Chris Rackauckas April 5th, 2009 10:37 PM

Export to Tape... then scene detection?
 
Hey, so I have a lot of MJPEG files from a digital camera that I take videos with while out and about, and those files are huge for what they do. I tested an MPEG-2 compression on them and they look alright with it, sound only alright too, but livable. Just some shadows gone and it's not as crisp. So I decided I wanted to store them in this format...

And I also know that dvtape is really cheap. I want to know if I could just put them all in sony vegas and export to tape, and then on the capture would it still have scene detection?

Tripp Woelfel April 6th, 2009 05:54 AM

If you're going to store on DV tape, you'll have to convert to the DV format. MPEG won't work. If you want to archive the footage, you might consider burning the original files to data DVDs. You won't lose any quality due to a transcode.

As I understand it, scene detection uses breaks in the date/time information in a video file to detect scenes. Transcoding the files will likely lose the ability to scene detect unless that data is preserved. Unfortunately, I don't know how to do that.

John Miller April 6th, 2009 06:15 AM

Recently I have been developing a widget for someone to do something quite similar. In his case, he has a DV file of clips also without any time/date info and wants to store them on tape and retrieve them as individual clips later on.
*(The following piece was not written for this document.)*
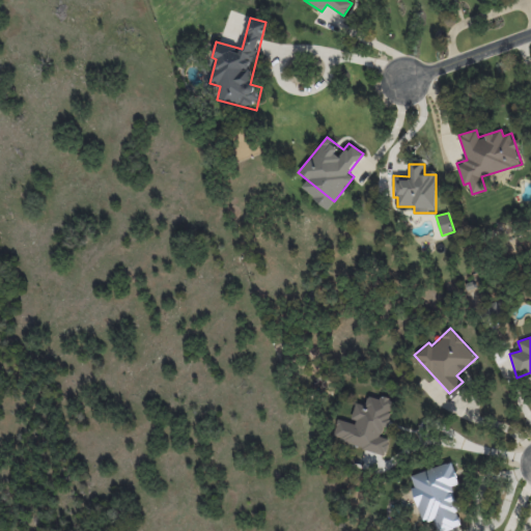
[(333,439),(384,455),(389,439),(383,437),(393,401),(368,394),(365,406),(356,402),(350,422),(339,418),(333,439)]
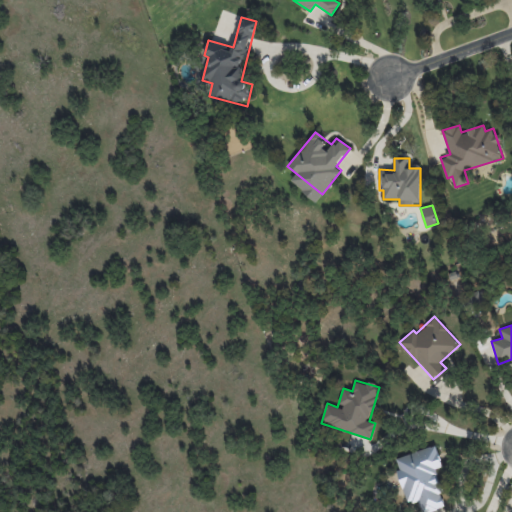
[(394,459),(407,502),(418,499),(421,511),(428,511),(444,507),(439,492),(442,491),(436,469),(442,467),(436,446),(394,459)]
He uses some optical scene detection software to identify the original clips (his DV file is actually a converted MPEG file). The detection software spits out a text file that contains information about where the breaks occur.

I have written a small program that uses our DV processor behind the scenes to send the DV file to tape while simultaneously changing/adding the date/time information such that each clip has its own unique date/time. Subsequent capture from tape yields the original clips instead of one long file.
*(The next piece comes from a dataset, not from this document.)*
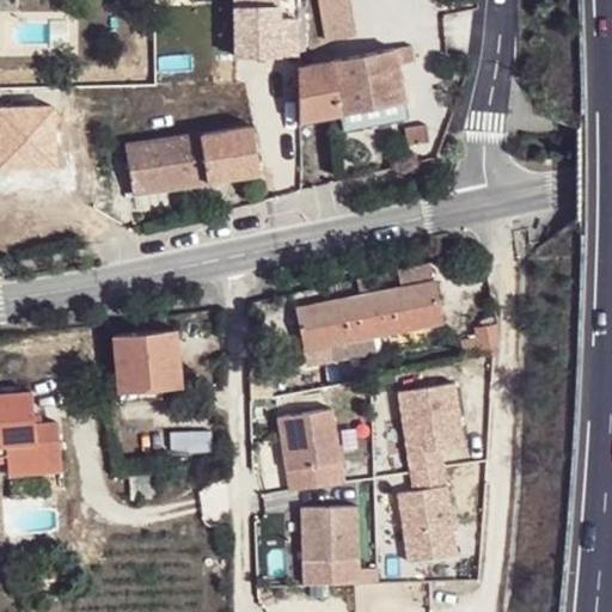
[(282,0),(231,0),(232,60),(303,60),(301,20),(283,20),(282,0)]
Something similar could be done in your case - getting at the original clip information would be different but not impossible. e.g., scanning each MJPEG clip in a folder and looking at the header to get the frame count etc.

Chris Rackauckas April 6th, 2009 10:35 AM

Well, this is for archiving footage off of a Canon Powershot A720. I have 70 gigs of video from this year and it's all in an MJPEG avi format that is WAY to large. MPEG-2 seems to get 1/6 - 1/7 the size of the video on average, and even more sometimes. So, I was thinking of a way to archive it since I don't have enough dvds for 70 gigs.

Would there be much difference in the compression by shooting it over to dv?

John Miller April 6th, 2009 11:05 AM

DV is always compressed at a fixed rate of approx. 27Mbps whereas MJPEG can be compressed at a variety of levels (like JPEG images). So it depends on your existing compression. 10 minutes of DV is about 2GB.

(DV and MJPEG are very similar compression schemes.)

Chris Rackauckas April 6th, 2009 11:27 AM

Thank you. It seems this will be my storage way instead of just having one copy of all 70 gigs of video. It's just home video/ some stuff for other people but if it's not a bad change in compression then I'm fine. It's not ultra professional by any standards anyways... it's from a Powershot camera :P.

Here's the workflow for this:

Capture using Powershot.
Copy to Hard Drive.
Put in a Sony Vegas project. Put a bunch of files with about 1 second of space between them. Fill to about 58-59 minutes.
Export to Tape.


When needed: Copy back to harddrive using optical scene detection (easy since there is a second of space in between). This will be done with scenalyzer.



I'll try this out and post how it works. Thanks for John for leading me on the track to find optical scene detection and the confirmation that MJPEG and DV are similar.